/ 15 November 1996

Hominoid tooth found in mine

Palaeontologists have found an 18-million- year-old tooth in Namaqualand, writes Lesley Cowling. Is this proof that Eden extended as far as South Africa?

FEW people taking a stroll along a beach would notice this small, white, pebble-like object. A dentist should recognise it as a tooth, says French palaeontologist Dr Brigitte Senut. “And if he didn’t, I wouldn’t want to go to him!”

But it takes experts in palaeontology like Senut and her research partner Dr Martin Pickford to identify it as a fossil and understand its significance. For this small, irregular tooth is a new piece in the jigsaw puzzle of evolution, an exciting discovery for two people who scour the world for new information about how humans and other species developed into their present-day forms.

It’s a little like detective work – reconstructing a scene from some leftover details. This detail, our palaeontologists can tell us, is the 18-million-year-old tooth of a hominoid, ape-like creatures from which both apes and humans evolved; and it shows that this group, from the prehistory of man, was not confined to East Africa, as some have theorised.

#The finding of the tooth was a “a bit of serendipity”, says Pickford. Pickford, from the College de France, and Senut, from France’s National Natural History Museum, are part of the Palaeontology Expedition to South Africa, a co-operative French-South African project that has been carrying out research in Namaqualand.

A year ago, they met Dudley Wessels, manager of Redaurum diamond mine near Hondeklip Bay, and an amateur fossil collector. They encouraged him to look out for fossils and hold on to them, and on this most recent visit, he showed them what he had found. Among the things he had spotted in the gravel turned up by the mining operations was the hominoid tooth, as well as the teeth of pigs and of a carnivore now extinct, called the bear-dog.

Then the detective work started. The tooth’s age could not be determined from the usual methods of carbon dating (carbon dating only measures up to 100 000 years ago) and potassium argon dating (because it relies on volcanic layers around a fossil).

But the tooth resembles that of a Kenyapithecus, the hominoids found so liberally in Kenya and Uganda, and the other teeth seem to confirm this diagnosis – they are found wherever Kenyapithecus occurs and plenty of specimens have come from East Africa.

The next step was to figure out how this find fitted or changed the current notions of how humans evolved.

Says Pickford: “Darwin predicted Africa would be the birthplace of mankind. The question was which part of Africa and what kind of animal (would we have evolved from).”

Senut and Pickford say the Rift Valley of East Africa was generally accepted as this place, mostly because so many hominoid fossils have been found there.

But in the past 10 years, some finds have begun to cast doubt on this hypothesis. Senut and Pickford say that part of the jaw of a hominoid was found in Saudi Arabia about a decade or more ago, but for some reason, not much attention was paid to the discovery.

#But in 1990, a researcher found an arm bone in Egypt that turned out to belong to a hominoid. Add their discovery, and the evolutionary picture begins to change.

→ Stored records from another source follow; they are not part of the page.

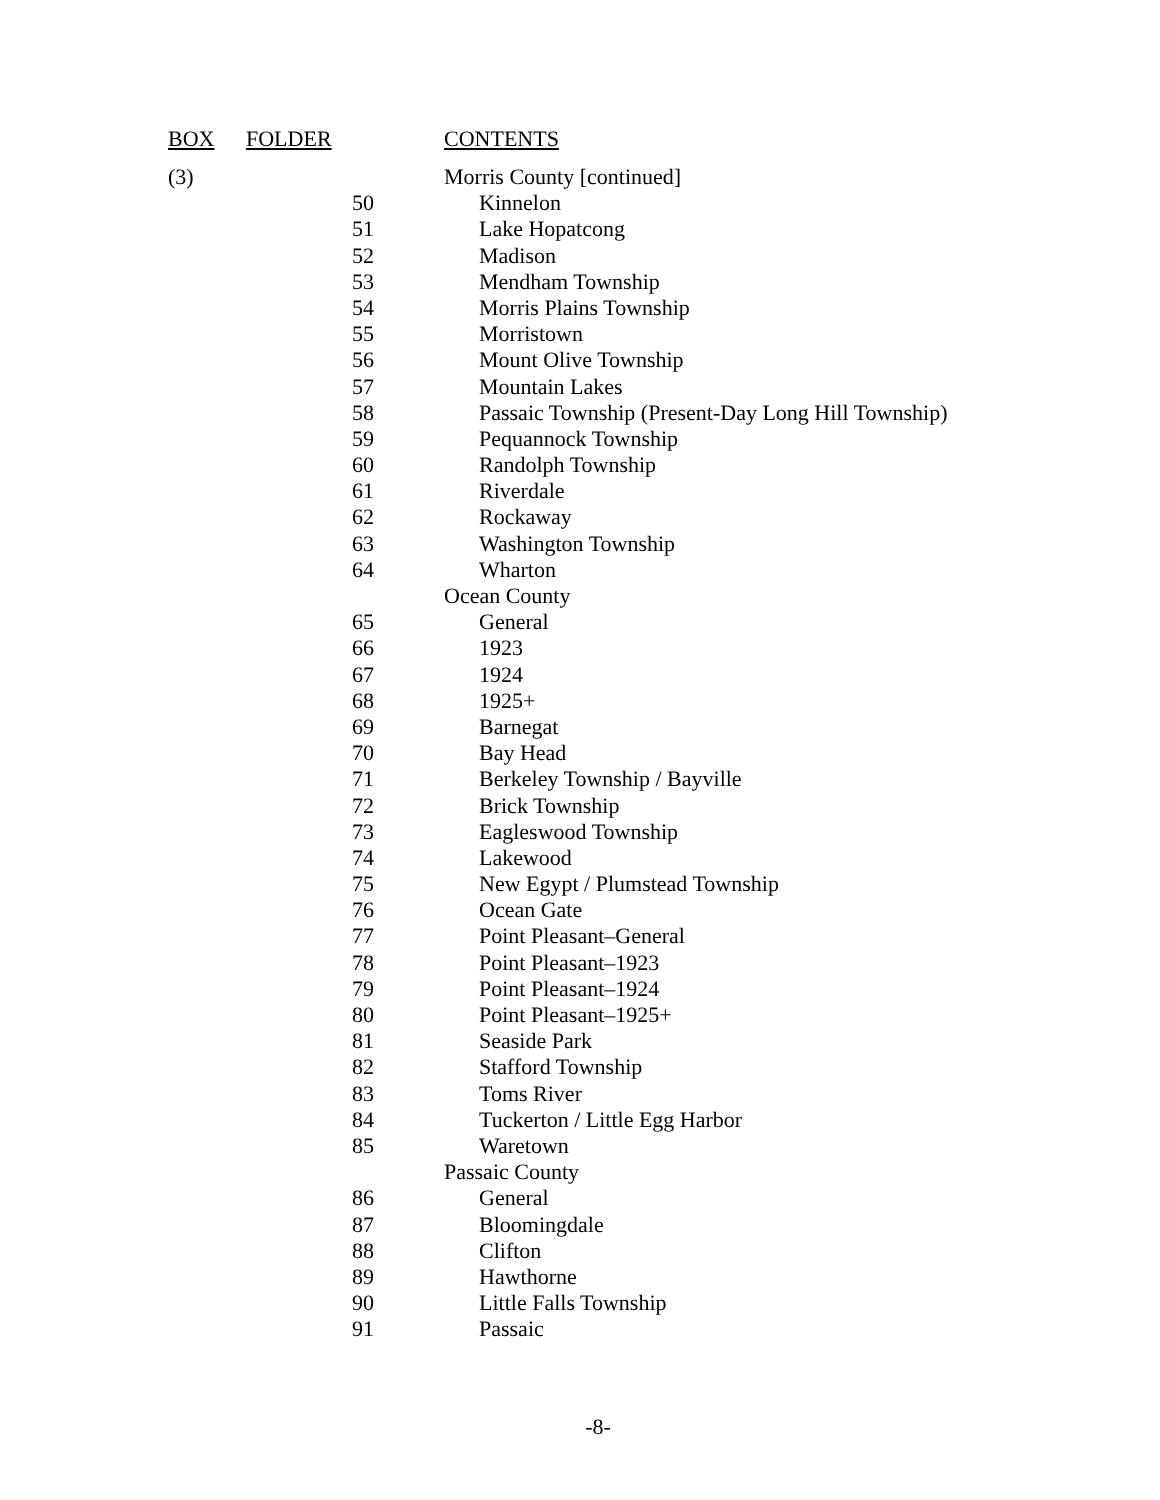| BOX | FOLDER | CONTENTS |
| --- | --- | --- |
| (3) | | Morris County [continued] |
| | 50 | Kinnelon |
| | 51 | Lake Hopatcong |
| | 52 | Madison |
| | 53 | Mendham Township |
| | 54 | Morris Plains Township |
| | 55 | Morristown |
| | 56 | Mount Olive Township |
| | 57 | Mountain Lakes |
| | 58 | Passaic Township (Present-Day Long Hill Township) |
| | 59 | Pequannock Township |
| | 60 | Randolph Township |
| | 61 | Riverdale |
| | 62 | Rockaway |
| | 63 | Washington Township |
| | 64 | Wharton |
| | | Ocean County |
| | 65 | General |
| | 66 | 1923 |
| | 67 | 1924 |
| | 68 | 1925+ |
| | 69 | Barnegat |
| | 70 | Bay Head |
| | 71 | Berkeley Township / Bayville |
| | 72 | Brick Township |
| | 73 | Eagleswood Township |
| | 74 | Lakewood |
| | 75 | New Egypt / Plumstead Township |
| | 76 | Ocean Gate |
| | 77 | Point Pleasant–General |
| | 78 | Point Pleasant–1923 |
| | 79 | Point Pleasant–1924 |
| | 80 | Point Pleasant–1925+ |
| | 81 | Seaside Park |
| | 82 | Stafford Township |
| | 83 | Toms River |
| | 84 | Tuckerton / Little Egg Harbor |
| | 85 | Waretown |
| | | Passaic County |
| | 86 | General |
| | 87 | Bloomingdale |
| | 88 | Clifton |
| | 89 | Hawthorne |
| | 90 | Little Falls Township |
| | 91 | Passaic |
-8-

But what about the million-dollar question: is this one of our ancestors?

Senut and Pickford can’t say, and are not impressed with the whole concept of “the missing link” – the idea we can find one fossil that will definitively show us what animal we are descended from.

“Evolution isn’t like that,” they both say. Because evolving is a process of slow change by degrees, there’s no one particular ancestor. The creature whose tooth has turned up on our shores can only be described as part of the group from which we and the apes have grown. But where it and its counterparts turn up can show us where in the world we originated from.